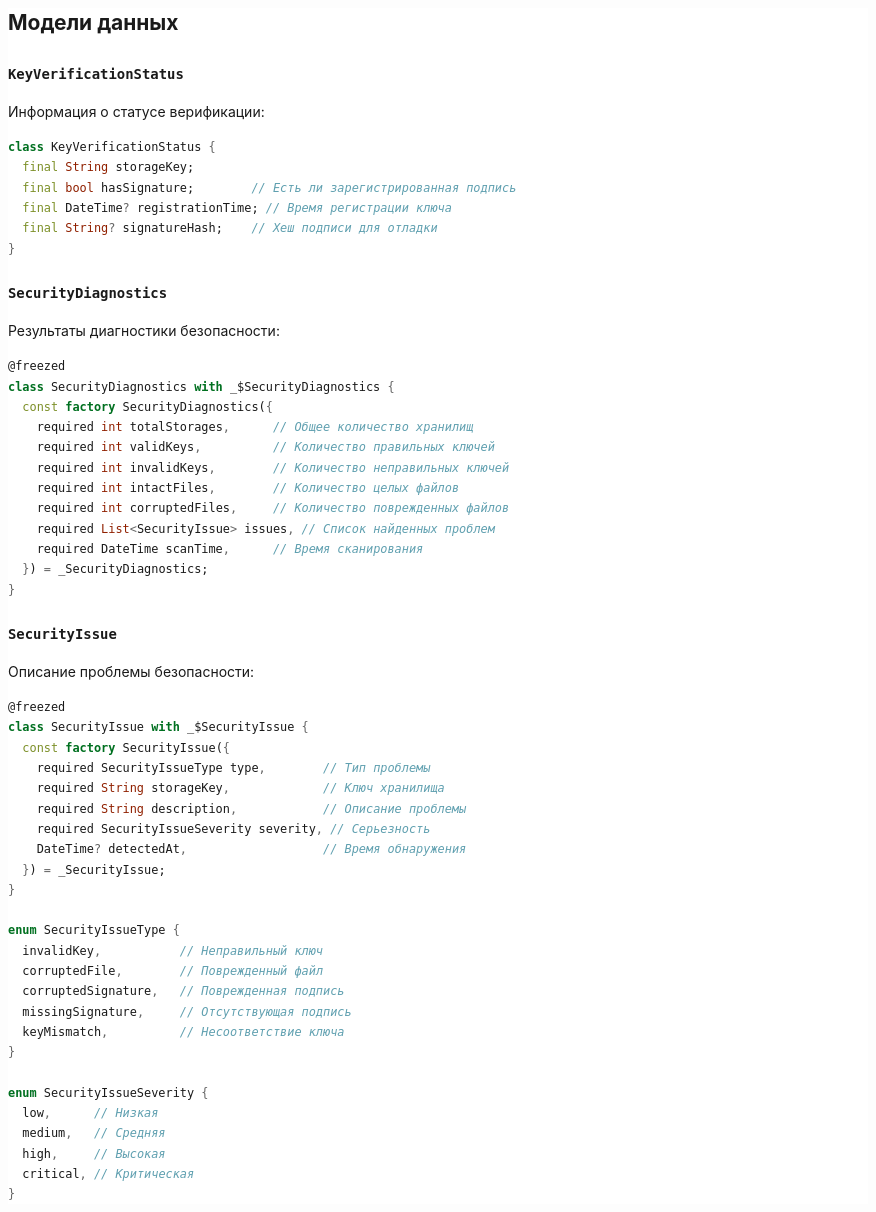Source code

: ## Модели данных

### `KeyVerificationStatus`
Информация о статусе верификации:
```dart
class KeyVerificationStatus {
  final String storageKey;
  final bool hasSignature;        // Есть ли зарегистрированная подпись
  final DateTime? registrationTime; // Время регистрации ключа
  final String? signatureHash;    // Хеш подписи для отладки
}
```

### `SecurityDiagnostics`
Результаты диагностики безопасности:
```dart
@freezed
class SecurityDiagnostics with _$SecurityDiagnostics {
  const factory SecurityDiagnostics({
    required int totalStorages,      // Общее количество хранилищ
    required int validKeys,          // Количество правильных ключей
    required int invalidKeys,        // Количество неправильных ключей
    required int intactFiles,        // Количество целых файлов
    required int corruptedFiles,     // Количество поврежденных файлов
    required List<SecurityIssue> issues, // Список найденных проблем
    required DateTime scanTime,      // Время сканирования
  }) = _SecurityDiagnostics;
}
```

### `SecurityIssue`
Описание проблемы безопасности:
```dart
@freezed
class SecurityIssue with _$SecurityIssue {
  const factory SecurityIssue({
    required SecurityIssueType type,        // Тип проблемы
    required String storageKey,             // Ключ хранилища
    required String description,            // Описание проблемы
    required SecurityIssueSeverity severity, // Серьезность
    DateTime? detectedAt,                   // Время обнаружения
  }) = _SecurityIssue;
}

enum SecurityIssueType {
  invalidKey,           // Неправильный ключ
  corruptedFile,        // Поврежденный файл
  corruptedSignature,   // Поврежденная подпись
  missingSignature,     // Отсутствующая подпись
  keyMismatch,          // Несоответствие ключа
}

enum SecurityIssueSeverity {
  low,      // Низкая
  medium,   // Средняя
  high,     // Высокая
  critical, // Критическая
}
```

#####

TASK DESCRIPTION => Repeat each line of the material exactly, and drop any image it carries.

ANSWER =>
Source code

: ## Модели данных

### `KeyVerificationStatus`
Информация о статусе верификации:
```dart
class KeyVerificationStatus {
  final String storageKey;
  final bool hasSignature;        // Есть ли зарегистрированная подпись
  final DateTime? registrationTime; // Время регистрации ключа
  final String? signatureHash;    // Хеш подписи для отладки
}
```

### `SecurityDiagnostics`
Результаты диагностики безопасности:
```dart
@freezed
class SecurityDiagnostics with _$SecurityDiagnostics {
  const factory SecurityDiagnostics({
    required int totalStorages,      // Общее количество хранилищ
    required int validKeys,          // Количество правильных ключей
    required int invalidKeys,        // Количество неправильных ключей
    required int intactFiles,        // Количество целых файлов
    required int corruptedFiles,     // Количество поврежденных файлов
    required List<SecurityIssue> issues, // Список найденных проблем
    required DateTime scanTime,      // Время сканирования
  }) = _SecurityDiagnostics;
}
```

### `SecurityIssue`
Описание проблемы безопасности:
```dart
@freezed
class SecurityIssue with _$SecurityIssue {
  const factory SecurityIssue({
    required SecurityIssueType type,        // Тип проблемы
    required String storageKey,             // Ключ хранилища
    required String description,            // Описание проблемы
    required SecurityIssueSeverity severity, // Серьезность
    DateTime? detectedAt,                   // Время обнаружения
  }) = _SecurityIssue;
}

enum SecurityIssueType {
  invalidKey,           // Неправильный ключ
  corruptedFile,        // Поврежденный файл
  corruptedSignature,   // Поврежденная подпись
  missingSignature,     // Отсутствующая подпись
  keyMismatch,          // Несоответствие ключа
}

enum SecurityIssueSeverity {
  low,      // Низкая
  medium,   // Средняя
  high,     // Высокая
  critical, // Критическая
}
```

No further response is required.